La visita a Endicott, el poderoso dueño racista de la plantación de algodón, también contiene momentos para el recuerdo. El automóvil que conduce el sheriff hacia la señorial mansión atraviesa los campos donde los trabajadores recogen el algodón. Tibbs los observa en silencio, mientras vuelve a oírse cantar a Ray Charles. “Nada de eso es para ti ¿eh, Virgil?”, ironiza Gillespie. Luego, en el invernadero con Endicott, tiene lugar la escena con una de las bofetadas más famosas de la historia del cine: se la devuelve inesperadamente Tibbs al omnipotente hacendado, ante el asombro de todos los presentes. Esa escena no está en la novela y tampoco aparecía en el primer guión que se hizo a partir de ella. Poitier exigió que se le garantizase la inclusión de esa devolución de bofetada en todas las versiones de la película, para acceder a participar en la misma. Parece que, durante las primeras semanas del estreno en Nueva York, Steiger y Poitier asistían al Teatro Capitol para oír los aplausos de un sector del público en aquél asombroso instante y las exclamaciones de sorpresa del otro. Al final de la visita a Endicott, junto al automóvil para el regreso a la ciudad, ocurre otro momento sorprendente para el sheriff, que quedó sin saber qué hacer ante la bofetada devuelta y ahora descubre a un Tibbs racista, queriendo inculpar a Endicott sin pruebas debido a su status social: “Caramba, muchacho –le dice sardónico- ¡eres igual que todos nosotros!”.

Yo prefiero una de las escenas al principio de la cinta, cuando Tibbs accede a revisar el cadáver en la improvisada morgue de la funeraria. El sheriff lo introduce ante la extrañeza del encargado y el médico forense. Tibbs arranca de un envión la sábana que cubre al muerto y se la entrega a Gillespie. A continuación, se dirige hacia las manos del cadáver: ahora, un close-up nos muestra las manos negras palpando cuidadosamente las manos blancas, y ese contraste negro-blanco, ocupa toda la pantalla. Luego de saludar la limpieza de las uñas, el experto detective comienza a pedir los materiales que necesita para el análisis, mientras las manos se mueven hacia la cara del hombre muerto, y después de revisarla, hacia los pies, previo desatado y descalce de los zapatos. Allí, las manos vuelven a moverse con sabiduría y con total libertad, lo que escasea por fuera. Gentilmente, Tibbs corrige la primera evaluación del médico e introduce al sheriff en sus descubrimientos. El pasmo es general.

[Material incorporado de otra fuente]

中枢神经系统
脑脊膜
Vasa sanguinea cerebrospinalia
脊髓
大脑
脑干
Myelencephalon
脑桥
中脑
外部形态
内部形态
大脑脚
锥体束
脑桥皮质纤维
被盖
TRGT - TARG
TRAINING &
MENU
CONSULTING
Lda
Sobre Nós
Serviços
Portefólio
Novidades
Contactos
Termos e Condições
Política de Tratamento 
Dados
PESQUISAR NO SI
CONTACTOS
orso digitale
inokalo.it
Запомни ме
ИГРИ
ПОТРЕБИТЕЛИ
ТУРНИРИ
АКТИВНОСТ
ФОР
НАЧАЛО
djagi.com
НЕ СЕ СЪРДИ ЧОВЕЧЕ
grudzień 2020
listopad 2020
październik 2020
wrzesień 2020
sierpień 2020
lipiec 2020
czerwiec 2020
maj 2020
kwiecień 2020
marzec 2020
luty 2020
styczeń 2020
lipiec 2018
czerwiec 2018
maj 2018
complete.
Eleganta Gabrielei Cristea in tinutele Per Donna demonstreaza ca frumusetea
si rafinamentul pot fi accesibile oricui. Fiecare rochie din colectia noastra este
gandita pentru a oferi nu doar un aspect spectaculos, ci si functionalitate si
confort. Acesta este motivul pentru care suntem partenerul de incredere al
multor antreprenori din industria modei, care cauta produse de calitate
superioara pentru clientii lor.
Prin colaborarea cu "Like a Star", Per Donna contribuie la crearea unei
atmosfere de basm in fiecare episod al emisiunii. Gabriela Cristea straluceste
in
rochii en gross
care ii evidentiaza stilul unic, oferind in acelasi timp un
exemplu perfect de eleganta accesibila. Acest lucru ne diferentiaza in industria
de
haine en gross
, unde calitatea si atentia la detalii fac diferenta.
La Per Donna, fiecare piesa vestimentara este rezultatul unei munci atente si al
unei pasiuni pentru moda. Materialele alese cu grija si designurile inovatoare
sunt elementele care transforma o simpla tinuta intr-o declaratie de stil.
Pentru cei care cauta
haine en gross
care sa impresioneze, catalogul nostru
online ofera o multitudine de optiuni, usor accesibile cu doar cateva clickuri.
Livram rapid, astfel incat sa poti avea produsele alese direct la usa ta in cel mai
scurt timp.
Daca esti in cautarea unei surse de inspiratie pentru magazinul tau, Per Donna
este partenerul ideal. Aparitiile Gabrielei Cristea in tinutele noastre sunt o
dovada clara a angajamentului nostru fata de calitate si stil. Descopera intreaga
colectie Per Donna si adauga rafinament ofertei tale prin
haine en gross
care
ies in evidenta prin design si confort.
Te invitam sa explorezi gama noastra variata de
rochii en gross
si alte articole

La escena final de la película, con Gillespie cargando la maleta de Tibbs para despedirlo en la estación, estrechando su mano y pidiéndole que se cuide, es el equivalente al clásico beso final de las cintas de Hollywood, mientras aparece el letrero de THE END. Ese ‘final feliz’ y de conciliación interracial, en este inolvidable film, nos resulta hasta conmovedor.